**The problem:** Reproduce each of the lines below word for word, omitting the pictures.

(Dataset entries)
------------------------------------------------------------

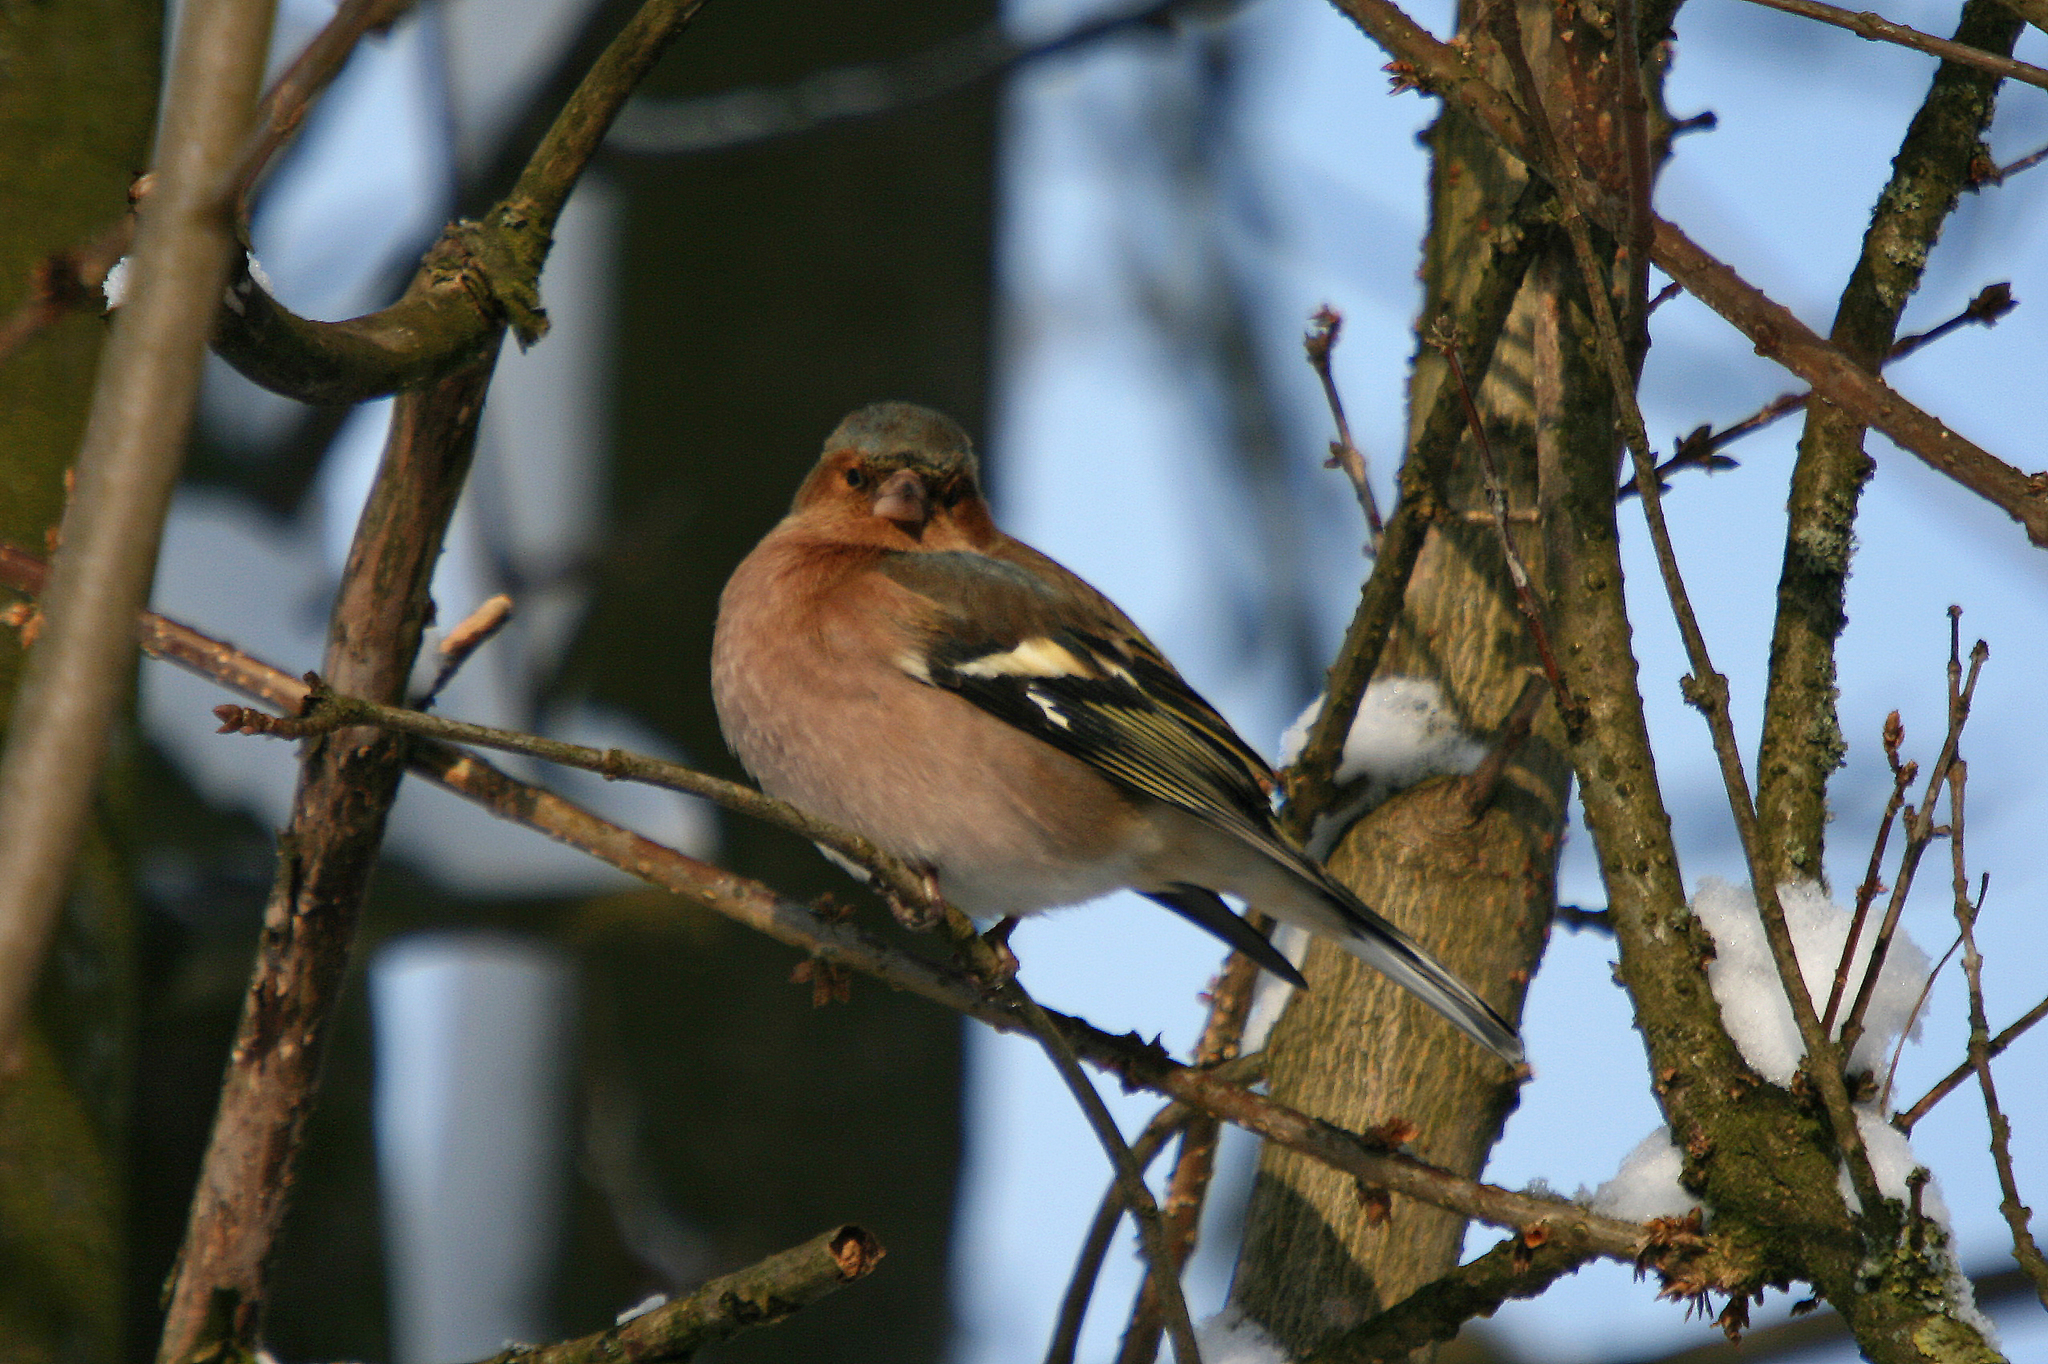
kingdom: Animalia
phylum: Chordata
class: Aves
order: Passeriformes
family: Fringillidae
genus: Fringilla
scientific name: Fringilla coelebs
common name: Common chaffinch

------------------------------------------------------------

**Task answer:**
kingdom: Animalia
phylum: Chordata
class: Aves
order: Passeriformes
family: Fringillidae
genus: Fringilla
scientific name: Fringilla coelebs
common name: Common chaffinch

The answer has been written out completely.